Records contained in a dataset:

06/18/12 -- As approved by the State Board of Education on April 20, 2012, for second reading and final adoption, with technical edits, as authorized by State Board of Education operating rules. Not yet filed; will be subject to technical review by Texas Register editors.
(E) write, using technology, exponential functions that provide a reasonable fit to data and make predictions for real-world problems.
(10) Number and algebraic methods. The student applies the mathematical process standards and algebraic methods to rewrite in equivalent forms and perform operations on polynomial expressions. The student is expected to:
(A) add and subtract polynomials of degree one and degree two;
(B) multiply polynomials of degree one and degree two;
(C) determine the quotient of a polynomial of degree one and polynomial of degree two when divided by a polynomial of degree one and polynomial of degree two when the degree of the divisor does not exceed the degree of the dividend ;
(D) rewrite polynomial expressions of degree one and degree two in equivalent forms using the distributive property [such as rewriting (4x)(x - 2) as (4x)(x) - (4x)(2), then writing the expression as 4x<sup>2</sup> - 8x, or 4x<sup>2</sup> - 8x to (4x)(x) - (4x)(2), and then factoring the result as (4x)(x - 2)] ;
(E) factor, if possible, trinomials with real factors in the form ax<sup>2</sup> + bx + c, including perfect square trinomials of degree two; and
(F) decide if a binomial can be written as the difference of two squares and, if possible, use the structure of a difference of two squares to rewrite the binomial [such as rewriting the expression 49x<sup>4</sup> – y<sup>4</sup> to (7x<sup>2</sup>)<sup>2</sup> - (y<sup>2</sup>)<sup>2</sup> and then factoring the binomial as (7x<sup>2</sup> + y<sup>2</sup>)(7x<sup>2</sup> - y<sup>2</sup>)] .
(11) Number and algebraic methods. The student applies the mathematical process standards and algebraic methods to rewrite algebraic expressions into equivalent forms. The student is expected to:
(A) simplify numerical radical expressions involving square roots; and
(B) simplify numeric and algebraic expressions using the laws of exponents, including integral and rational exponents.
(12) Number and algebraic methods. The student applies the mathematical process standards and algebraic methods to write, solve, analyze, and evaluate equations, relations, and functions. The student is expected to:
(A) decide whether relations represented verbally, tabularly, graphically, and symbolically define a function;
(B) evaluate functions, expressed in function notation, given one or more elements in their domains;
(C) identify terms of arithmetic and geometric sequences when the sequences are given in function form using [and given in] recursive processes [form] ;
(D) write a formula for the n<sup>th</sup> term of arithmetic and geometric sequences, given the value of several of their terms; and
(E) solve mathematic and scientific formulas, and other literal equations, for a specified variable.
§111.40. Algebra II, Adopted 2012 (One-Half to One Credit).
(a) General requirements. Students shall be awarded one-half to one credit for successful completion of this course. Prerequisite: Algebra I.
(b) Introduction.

Problem to solve » Find all the lines with "then" in the data and copy them.

Result of the exercise »
(D) rewrite polynomial expressions of degree one and degree two in equivalent forms using the distributive property [such as rewriting (4x)(x - 2) as (4x)(x) - (4x)(2), then writing the expression as 4x<sup>2</sup> - 8x, or 4x<sup>2</sup> - 8x to (4x)(x) - (4x)(2), and then factoring the result as (4x)(x - 2)] ;
(F) decide if a binomial can be written as the difference of two squares and, if possible, use the structure of a difference of two squares to rewrite the binomial [such as rewriting the expression 49x<sup>4</sup> – y<sup>4</sup> to (7x<sup>2</sup>)<sup>2</sup> - (y<sup>2</sup>)<sup>2</sup> and then factoring the binomial as (7x<sup>2</sup> + y<sup>2</sup>)(7x<sup>2</sup> - y<sup>2</sup>)] .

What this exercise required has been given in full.